The Hammond labs are a feeding ground for Canada Geese. Early morning at the and the walk to the facility is covered in goose sh*t, which has an uncanny resemblance to battery paste mix. Murphy assures me Hammond isn’t using this. Joking aside, would so many battery makers be able to tell?
Take into account that R&D hardly exists in so many small lead-acid makers and it’s cut to the bone in some of the big players. So how can a battery maker really assess what works and what doesn’t?
The science to try and understand how additives, especially carbons worked was a big chunk of the Advanced Lead Acid Battery Consortium’s programme between 2010- 2012 with many encouraging findings, but how do you turn laboratory science into everyday manufacturing knowhow?
The work has resulted in several players bringing additive products to market but is that enough? The answer is probably not. The science shows that carbon and additives combined with lignosulfonates can give better plate performance but it doesn’t tell the battery maker how to mix the materials, how to paste the plates and so on. You might have to learn the hard way. Or there’s Hammond’s way
For Hammond, which has been promoting its advanced expander additive products for a little over two years, there is another way. Education isn’t enough— the customer has to be actively engaged in applied research.
And when they don’t have that capability, you have to do it for them. And that’s exactly what Hammond has done in the form of its E=(LAB)2 facility — a little cheesy, this writer thought, but if it gets the customers engaged, so what?
In fact, it took this writer back to a visit to Hammond that he made more than a decade ago, when David Boden was building and testing half cells in a project the company was carrying out for the ALABC.
Few companies have the resources to test batches of special run batteries but what if you could make miniature cells with paste formulations that were scaled to meet the requirements of their real world siblings?
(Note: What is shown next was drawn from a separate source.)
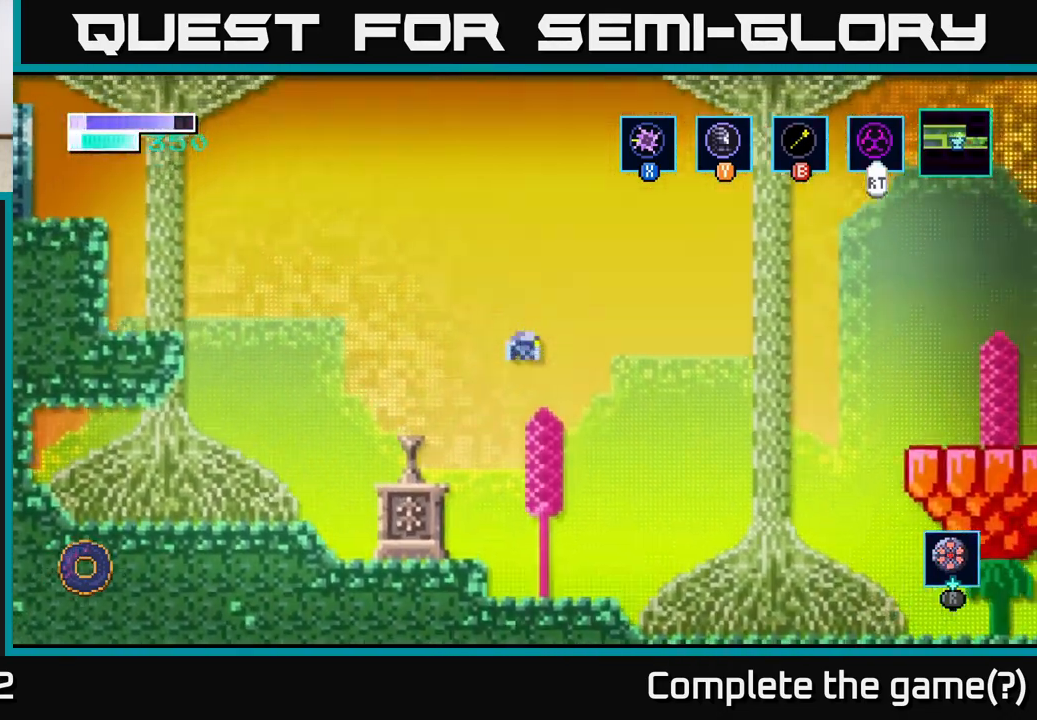
{"buttons": ["A"], "left_stick": "right", "right_stick": "center", "events": []}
That’s exactly what Hammond has done. Sure there’s a huge array of cycling equipment and QC kit but the real difference Hammond have made lies in the hands of Maureen Murphy (no relation to Terry) who hand-makes miniature cells to test cycle and evaluate. It’s an exacting process. Finding a benchtop mixer that’s going to adequately disperse the fractional amount of additive in the paste. Carefully pasting grids by hand.
Assembling the cells and forming them— watching Maureen perform the tasks is like looking at some kind of bizarre hobbyist at work and this looks more like an art than a science. And there’s all the data to gather and analyze.
Quite a few weeks’ work. This doesn’t come cheap for Hammond and its prospective customers pay a nominal sum to learn how the ‘secret sauce’ will work for them.
“It makes some sense for them to have some skin in the game,” says Terrence Murphy. But the reality is the customer really understands that our advanced expander works, and how it should be used, in every step of the process.